Who else is taking part in the talks? Five other world powers, including France, Britain, Germany, Russia and China, have joined with the United States to negotiate a nuclear non-proliferation deal with Iran. The power of six world powers underscores the extreme importance and urgency that many international leaders attach to containing Iran’s nuclear ambitions.
What’s stopping the deal from going through?
Probably the biggest problem for the U.S is whether they can trust the Iranians to live up to their word. Can they count on what Zarif and other Iranian negotiators agree to at the bargaining table, or will a final agreement be upended by Iran’s Supreme Leader?
In a televised address in late May, Ayatollah Ali Khamenei, ruled out allowing international inspectors to interview Iranian nuclear scientists to learn more about their program or to inspect military sites. Khamenei, who is generally regarded as having the final say on the agreement, also insisted that all the economic sanctions be lifted as soon as a deal is ratified – in contravention of the U.S. understanding of the tentative accords.
American officials have estimated that it could take six months to a year for Iran to carry out the key steps, including reducing the number of centrifuges it operates and reducing its fuel stockpile. From the standpoint of the U.S. and others, the sanctions must be gradually lifted in as the Iranians meet certain deal benchmarks.

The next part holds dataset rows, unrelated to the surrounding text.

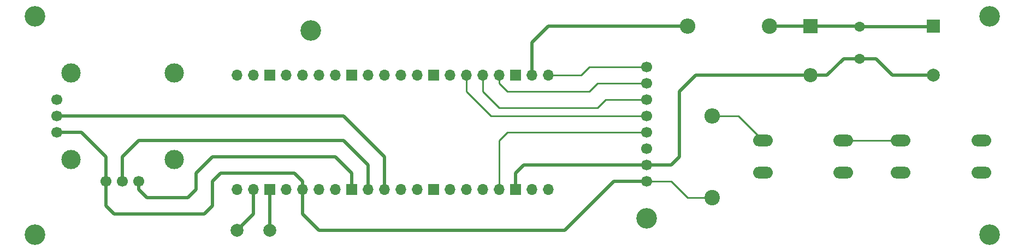
<source format=gbr>
%TF.GenerationSoftware,KiCad,Pcbnew,7.0.10*%
%TF.CreationDate,2024-02-15T20:28:35+01:00*%
%TF.ProjectId,pico_game_console,7069636f-5f67-4616-9d65-5f636f6e736f,rev?*%
%TF.SameCoordinates,Original*%
%TF.FileFunction,Copper,L1,Top*%
%TF.FilePolarity,Positive*%
%FSLAX46Y46*%
G04 Gerber Fmt 4.6, Leading zero omitted, Abs format (unit mm)*
G04 Created by KiCad (PCBNEW 7.0.10) date 2024-02-15 20:28:35*
%MOMM*%
%LPD*%
G01*
G04 APERTURE LIST*
%TA.AperFunction,ComponentPad*%
%ADD10C,1.700000*%
%TD*%
%TA.AperFunction,ComponentPad*%
%ADD11O,1.700000X1.700000*%
%TD*%
%TA.AperFunction,ComponentPad*%
%ADD12R,1.700000X1.700000*%
%TD*%
%TA.AperFunction,ComponentPad*%
%ADD13C,3.000000*%
%TD*%
%TA.AperFunction,ComponentPad*%
%ADD14C,2.000000*%
%TD*%
%TA.AperFunction,ComponentPad*%
%ADD15O,3.048000X1.850000*%
%TD*%
%TA.AperFunction,ComponentPad*%
%ADD16O,2.400000X2.400000*%
%TD*%
%TA.AperFunction,ComponentPad*%
%ADD17C,2.400000*%
%TD*%
%TA.AperFunction,ComponentPad*%
%ADD18R,2.200000X2.200000*%
%TD*%
%TA.AperFunction,ComponentPad*%
%ADD19O,2.200000X2.200000*%
%TD*%
%TA.AperFunction,ComponentPad*%
%ADD20C,1.600000*%
%TD*%
%TA.AperFunction,ComponentPad*%
%ADD21R,2.000000X2.000000*%
%TD*%
%TA.AperFunction,ViaPad*%
%ADD22C,3.200000*%
%TD*%
%TA.AperFunction,Conductor*%
%ADD23C,0.500000*%
%TD*%
%TA.AperFunction,Conductor*%
%ADD24C,0.250000*%
%TD*%
G04 APERTURE END LIST*
D10*
%TO.P,LCD1,1,VCC*%
%TO.N,Net-(LCD1-VCC)*%
X135890000Y-45720000D03*
%TO.P,LCD1,2,GND*%
%TO.N,Net-(BZ1--)*%
X135890000Y-43180000D03*
%TO.P,LCD1,3,DIN*%
%TO.N,Net-(LCD1-DIN)*%
X135890000Y-40640000D03*
%TO.P,LCD1,4,CLK*%
%TO.N,Net-(LCD1-CLK)*%
X135890000Y-38100000D03*
%TO.P,LCD1,5,CS*%
%TO.N,Net-(LCD1-CS)*%
X135890000Y-35560000D03*
%TO.P,LCD1,6,DC*%
%TO.N,Net-(LCD1-DC)*%
X135890000Y-33020000D03*
%TO.P,LCD1,7,RST*%
%TO.N,Net-(LCD1-RST)*%
X135890000Y-30480000D03*
%TO.P,LCD1,8,BL*%
%TO.N,Net-(LCD1-BL)*%
X135890000Y-27940000D03*
%TD*%
D11*
%TO.P,U1,1,GPIO0*%
%TO.N,unconnected-(U1-GPIO0-Pad1)*%
X72390000Y-29210000D03*
%TO.P,U1,2,GPIO1*%
%TO.N,unconnected-(U1-GPIO1-Pad2)*%
X74930000Y-29210000D03*
D12*
%TO.P,U1,3,GND*%
%TO.N,unconnected-(U1-GND-Pad3)*%
X77470000Y-29210000D03*
D11*
%TO.P,U1,4,GPIO2*%
%TO.N,unconnected-(U1-GPIO2-Pad4)*%
X80010000Y-29210000D03*
%TO.P,U1,5,GPIO3*%
%TO.N,unconnected-(U1-GPIO3-Pad5)*%
X82550000Y-29210000D03*
%TO.P,U1,6,GPIO4*%
%TO.N,unconnected-(U1-GPIO4-Pad6)*%
X85090000Y-29210000D03*
%TO.P,U1,7,GPIO5*%
%TO.N,unconnected-(U1-GPIO5-Pad7)*%
X87630000Y-29210000D03*
D12*
%TO.P,U1,8,GND*%
%TO.N,unconnected-(U1-GND-Pad8)*%
X90170000Y-29210000D03*
D11*
%TO.P,U1,9,GPIO6*%
%TO.N,unconnected-(U1-GPIO6-Pad9)*%
X92710000Y-29210000D03*
%TO.P,U1,10,GPIO7*%
%TO.N,unconnected-(U1-GPIO7-Pad10)*%
X95250000Y-29210000D03*
%TO.P,U1,11,GPIO8*%
%TO.N,unconnected-(U1-GPIO8-Pad11)*%
X97790000Y-29210000D03*
%TO.P,U1,12,GPIO9*%
%TO.N,unconnected-(U1-GPIO9-Pad12)*%
X100330000Y-29210000D03*
D12*
%TO.P,U1,13,GND*%
%TO.N,unconnected-(U1-GND-Pad13)*%
X102870000Y-29210000D03*
D11*
%TO.P,U1,14,GPIO10*%
%TO.N,unconnected-(U1-GPIO10-Pad14)*%
X105410000Y-29210000D03*
%TO.P,U1,15,GPIO11*%
%TO.N,Net-(LCD1-CS)*%
X107950000Y-29210000D03*
%TO.P,U1,16,GPIO12*%
%TO.N,Net-(LCD1-DC)*%
X110490000Y-29210000D03*
%TO.P,U1,17,GPIO13*%
%TO.N,Net-(LCD1-RST)*%
X113030000Y-29210000D03*
D12*
%TO.P,U1,18,GND*%
%TO.N,unconnected-(U1-GND-Pad18)*%
X115570000Y-29210000D03*
D11*
%TO.P,U1,19,GPIO14*%
%TO.N,Net-(U1-GPIO14)*%
X118110000Y-29210000D03*
%TO.P,U1,20,GPIO15*%
%TO.N,Net-(LCD1-BL)*%
X120650000Y-29210000D03*
%TO.P,U1,21,GPIO16*%
%TO.N,Net-(U1-GPIO16)*%
X120650000Y-46990000D03*
%TO.P,U1,22,GPIO17*%
%TO.N,Net-(U1-GPIO17)*%
X118110000Y-46990000D03*
D12*
%TO.P,U1,23,GND*%
%TO.N,Net-(BZ1--)*%
X115570000Y-46990000D03*
D11*
%TO.P,U1,24,GPIO18*%
%TO.N,Net-(LCD1-CLK)*%
X113030000Y-46990000D03*
%TO.P,U1,25,GPIO19*%
%TO.N,Net-(LCD1-DIN)*%
X110490000Y-46990000D03*
%TO.P,U1,26,GPIO20*%
%TO.N,unconnected-(U1-GPIO20-Pad26)*%
X107950000Y-46990000D03*
%TO.P,U1,27,GPIO21*%
%TO.N,unconnected-(U1-GPIO21-Pad27)*%
X105410000Y-46990000D03*
D12*
%TO.P,U1,28,GND*%
%TO.N,unconnected-(U1-GND-Pad28)*%
X102870000Y-46990000D03*
D11*
%TO.P,U1,29,GPIO22*%
%TO.N,unconnected-(U1-GPIO22-Pad29)*%
X100330000Y-46990000D03*
%TO.P,U1,30,RUN*%
%TO.N,unconnected-(U1-RUN-Pad30)*%
X97790000Y-46990000D03*
%TO.P,U1,31,GPIO26_ADC0*%
%TO.N,Net-(JOY1-YOUT)*%
X95250000Y-46990000D03*
%TO.P,U1,32,GPIO27_ADC1*%
%TO.N,Net-(JOY1-XOUT)*%
X92710000Y-46990000D03*
D12*
%TO.P,U1,33,AGND*%
%TO.N,Net-(U1-AGND)*%
X90170000Y-46990000D03*
D11*
%TO.P,U1,34,GPIO28_ADC2*%
%TO.N,unconnected-(U1-GPIO28_ADC2-Pad34)*%
X87630000Y-46990000D03*
%TO.P,U1,35,ADC_VREF*%
%TO.N,unconnected-(U1-ADC_VREF-Pad35)*%
X85090000Y-46990000D03*
%TO.P,U1,36,3V3*%
%TO.N,Net-(LCD1-VCC)*%
X82550000Y-46990000D03*
%TO.P,U1,37,3V3_EN*%
%TO.N,unconnected-(U1-3V3_EN-Pad37)*%
X80010000Y-46990000D03*
D12*
%TO.P,U1,38,GND*%
%TO.N,Net-(+3V/GND1--)*%
X77470000Y-46990000D03*
D11*
%TO.P,U1,39,VSYS*%
%TO.N,Net-(+3V/GND1-+)*%
X74930000Y-46990000D03*
%TO.P,U1,40,VBUS*%
%TO.N,unconnected-(U1-VBUS-Pad40)*%
X72390000Y-46990000D03*
%TD*%
D10*
%TO.P,JOY1,1,VCC*%
%TO.N,Net-(LCD1-VCC)*%
X52070000Y-45720000D03*
%TO.P,JOY1,2,XOUT*%
%TO.N,Net-(JOY1-XOUT)*%
X54610000Y-45720000D03*
%TO.P,JOY1,3,GND*%
%TO.N,Net-(U1-AGND)*%
X57150000Y-45720000D03*
%TO.P,JOY1,4,GND*%
%TO.N,Net-(LCD1-VCC)*%
X44450000Y-38100000D03*
%TO.P,JOY1,5,YOUT*%
%TO.N,Net-(JOY1-YOUT)*%
X44450000Y-35560000D03*
%TO.P,JOY1,6,VCC*%
%TO.N,Net-(U1-AGND)*%
X44450000Y-33020000D03*
D13*
%TO.P,JOY1,8*%
%TO.N,N/C*%
X46610000Y-28810000D03*
X46610000Y-42310000D03*
X62610000Y-28810000D03*
X62610000Y-42310000D03*
%TD*%
D14*
%TO.P,+3V/GND1,1,+*%
%TO.N,Net-(+3V/GND1-+)*%
X72390000Y-53340000D03*
%TO.P,+3V/GND1,2,-*%
%TO.N,Net-(+3V/GND1--)*%
X77470000Y-53340000D03*
%TD*%
D15*
%TO.P,SW2,2,2*%
%TO.N,Net-(U1-GPIO17)*%
X187760000Y-44370000D03*
X175260000Y-44370000D03*
%TO.P,SW2,1,1*%
%TO.N,Net-(R1-Pad2)*%
X187760000Y-39370000D03*
X175260000Y-39370000D03*
%TD*%
%TO.P,SW1,2,2*%
%TO.N,Net-(U1-GPIO16)*%
X166370000Y-44370000D03*
X153870000Y-44370000D03*
%TO.P,SW1,1,1*%
%TO.N,Net-(R1-Pad2)*%
X166370000Y-39370000D03*
X153870000Y-39370000D03*
%TD*%
D16*
%TO.P,R2,2*%
%TO.N,Net-(U1-GPIO14)*%
X142240000Y-21590000D03*
D17*
%TO.P,R2,1*%
%TO.N,Net-(BZ1-+)*%
X154940000Y-21590000D03*
%TD*%
%TO.P,R1,1*%
%TO.N,Net-(LCD1-VCC)*%
X146050000Y-48260000D03*
D16*
%TO.P,R1,2*%
%TO.N,Net-(R1-Pad2)*%
X146050000Y-35560000D03*
%TD*%
D18*
%TO.P,D1,1,K*%
%TO.N,Net-(BZ1-+)*%
X161290000Y-21590000D03*
D19*
%TO.P,D1,2,A*%
%TO.N,Net-(BZ1--)*%
X161290000Y-29210000D03*
%TD*%
D20*
%TO.P,C1,1*%
%TO.N,Net-(BZ1-+)*%
X168910000Y-21630000D03*
%TO.P,C1,2*%
%TO.N,Net-(BZ1--)*%
X168910000Y-26630000D03*
%TD*%
D21*
%TO.P,BZ1,1,+*%
%TO.N,Net-(BZ1-+)*%
X180340000Y-21600000D03*
D14*
%TO.P,BZ1,2,-*%
%TO.N,Net-(BZ1--)*%
X180340000Y-29200000D03*
%TD*%
D22*
%TO.N,*%
X189000000Y-20000000D03*
X189000000Y-54000000D03*
X41000000Y-54000000D03*
X41000000Y-20000000D03*
X83820000Y-22225000D03*
X135890000Y-51435000D03*
%TD*%
D23*
%TO.N,Net-(+3V/GND1-+)*%
X74930000Y-50800000D02*
X72390000Y-53340000D01*
X74930000Y-46990000D02*
X74930000Y-50800000D01*
D24*
%TO.N,Net-(R1-Pad2)*%
X150060000Y-35560000D02*
X153870000Y-39370000D01*
X146050000Y-35560000D02*
X150060000Y-35560000D01*
D23*
%TO.N,Net-(JOY1-YOUT)*%
X95250000Y-41910000D02*
X95250000Y-46990000D01*
X88900000Y-35560000D02*
X95250000Y-41910000D01*
X44450000Y-35560000D02*
X88900000Y-35560000D01*
%TO.N,Net-(JOY1-XOUT)*%
X92710000Y-43180000D02*
X92710000Y-46990000D01*
X57150000Y-39370000D02*
X88900000Y-39370000D01*
X54610000Y-41910000D02*
X57150000Y-39370000D01*
X88900000Y-39370000D02*
X92710000Y-43180000D01*
X54610000Y-45720000D02*
X54610000Y-41910000D01*
%TO.N,Net-(U1-AGND)*%
X57150000Y-46990000D02*
X57150000Y-45720000D01*
X64770000Y-48260000D02*
X58420000Y-48260000D01*
X58420000Y-48260000D02*
X57150000Y-46990000D01*
X66040000Y-46990000D02*
X64770000Y-48260000D01*
X66040000Y-44450000D02*
X66040000Y-46990000D01*
X68580000Y-41910000D02*
X66040000Y-44450000D01*
%TO.N,Net-(LCD1-VCC)*%
X82550000Y-45720000D02*
X81280000Y-44450000D01*
X82550000Y-46990000D02*
X82550000Y-45720000D01*
X69850000Y-44450000D02*
X68580000Y-45720000D01*
X81280000Y-44450000D02*
X69850000Y-44450000D01*
X68580000Y-45720000D02*
X68580000Y-49530000D01*
X68580000Y-49530000D02*
X67310000Y-50800000D01*
X53340000Y-50800000D02*
X52070000Y-49530000D01*
X67310000Y-50800000D02*
X53340000Y-50800000D01*
X52070000Y-49530000D02*
X52070000Y-45720000D01*
%TO.N,Net-(U1-AGND)*%
X90170000Y-44450000D02*
X87630000Y-41910000D01*
X90170000Y-46990000D02*
X90170000Y-44450000D01*
X87630000Y-41910000D02*
X68580000Y-41910000D01*
%TO.N,Net-(LCD1-VCC)*%
X48260000Y-38100000D02*
X44450000Y-38100000D01*
X52070000Y-41910000D02*
X48260000Y-38100000D01*
X52070000Y-45720000D02*
X52070000Y-41910000D01*
%TO.N,Net-(+3V/GND1--)*%
X77470000Y-53340000D02*
X77470000Y-46990000D01*
D24*
%TO.N,Net-(LCD1-CLK)*%
X113030000Y-39370000D02*
X113030000Y-46990000D01*
X114300000Y-38100000D02*
X113030000Y-39370000D01*
X135890000Y-38100000D02*
X114300000Y-38100000D01*
%TO.N,Net-(LCD1-CS)*%
X111760000Y-35560000D02*
X107950000Y-31750000D01*
X135890000Y-35560000D02*
X111760000Y-35560000D01*
X107950000Y-31750000D02*
X107950000Y-29210000D01*
%TO.N,Net-(LCD1-DC)*%
X113030000Y-34290000D02*
X110490000Y-31750000D01*
X110490000Y-31750000D02*
X110490000Y-29210000D01*
X128270000Y-34290000D02*
X113030000Y-34290000D01*
X135890000Y-33020000D02*
X129540000Y-33020000D01*
X129540000Y-33020000D02*
X128270000Y-34290000D01*
%TO.N,Net-(LCD1-RST)*%
X114300000Y-31750000D02*
X113030000Y-30480000D01*
X127000000Y-31750000D02*
X114300000Y-31750000D01*
X135890000Y-30480000D02*
X128270000Y-30480000D01*
X128270000Y-30480000D02*
X127000000Y-31750000D01*
X113030000Y-30480000D02*
X113030000Y-29210000D01*
%TO.N,Net-(LCD1-BL)*%
X127000000Y-27940000D02*
X125730000Y-29210000D01*
X135890000Y-27940000D02*
X127000000Y-27940000D01*
X125730000Y-29210000D02*
X120650000Y-29210000D01*
D23*
%TO.N,Net-(LCD1-VCC)*%
X130810000Y-45720000D02*
X135890000Y-45720000D01*
X85090000Y-53340000D02*
X123190000Y-53340000D01*
X123190000Y-53340000D02*
X130810000Y-45720000D01*
X82550000Y-50800000D02*
X85090000Y-53340000D01*
X82550000Y-46990000D02*
X82550000Y-50800000D01*
D24*
X142240000Y-48260000D02*
X146050000Y-48260000D01*
X139700000Y-45720000D02*
X142240000Y-48260000D01*
X135890000Y-45720000D02*
X139700000Y-45720000D01*
D23*
%TO.N,Net-(BZ1--)*%
X171410000Y-26630000D02*
X168910000Y-26630000D01*
X173980000Y-29200000D02*
X171410000Y-26630000D01*
X180340000Y-29200000D02*
X173980000Y-29200000D01*
X163830000Y-29210000D02*
X161290000Y-29210000D01*
X166410000Y-26630000D02*
X163830000Y-29210000D01*
X168910000Y-26630000D02*
X166410000Y-26630000D01*
X116840000Y-43180000D02*
X115570000Y-44450000D01*
X135890000Y-43180000D02*
X116840000Y-43180000D01*
X115570000Y-44450000D02*
X115570000Y-46990000D01*
X139700000Y-43180000D02*
X135890000Y-43180000D01*
X140970000Y-41910000D02*
X139700000Y-43180000D01*
X140970000Y-31750000D02*
X140970000Y-41910000D01*
X161290000Y-29210000D02*
X143510000Y-29210000D01*
X143510000Y-29210000D02*
X140970000Y-31750000D01*
%TO.N,Net-(U1-GPIO14)*%
X118110000Y-24130000D02*
X118110000Y-29210000D01*
X120650000Y-21590000D02*
X118110000Y-24130000D01*
X142240000Y-21590000D02*
X120650000Y-21590000D01*
D24*
%TO.N,Net-(R1-Pad2)*%
X166370000Y-39370000D02*
X175260000Y-39370000D01*
%TO.N,Net-(BZ1-+)*%
X180310000Y-21630000D02*
X180340000Y-21600000D01*
D23*
X168910000Y-21630000D02*
X180310000Y-21630000D01*
D24*
X168870000Y-21590000D02*
X168910000Y-21630000D01*
D23*
X161290000Y-21590000D02*
X168870000Y-21590000D01*
X154940000Y-21590000D02*
X161290000Y-21590000D01*
%TD*%
M02*

</source>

It sounds like Khamenei holds all the cards. Many observers are treating Khamenei’s statement as part of a tough bargaining strategy with the West – as well as reassurance to many of Iran’s hardliners that the government would not compromise the country’s long-term nuclear ambitions.
Kerry and Energy Secretary Ernest J. Moniz have had to try to work out an understanding with Iran on how fast it could expand its enrichment activity during years 11 to 15 of an agreement. As part of an accord with the International Atomic Energy Agency called the “Additional Protocol,” Iran would also have to notify the international community well in advance about any plans to expand its nuclear capability after the first 10 years of an agreement. Yet those notifications would not bind Iran to limit the scope of its work.
An equally challenging issue has to do with the procedures for reinstituting sanctions should Iran violate an agreement or what experts have called “snap back” provisions. In the case of United Nations sanctions, the United States wants to avoid an arrangement in which Russia or China could use a Security Council veto to block the re-establishment of sanctions.
To that end, negotiators have been discussing an arrangement in which the need to “snap back” sanctions would be determined by a committee, which could include the United States, its negotiating partners, Iran and the European Union.
What will be Congress’s Role? Under new legislation that was drafted by Senate Foreign Relations Committee Chair Corker and others, President Obama must submit any final agreement to Congress for review and an up or down vote. If the deal is presented to Congress by this coming Thursday, July 9, lawmakers will have just 30 days in which to study and act on the agreement. If the talks run past that deadline, then lawmakers will have 60 days in which to review any final agreement.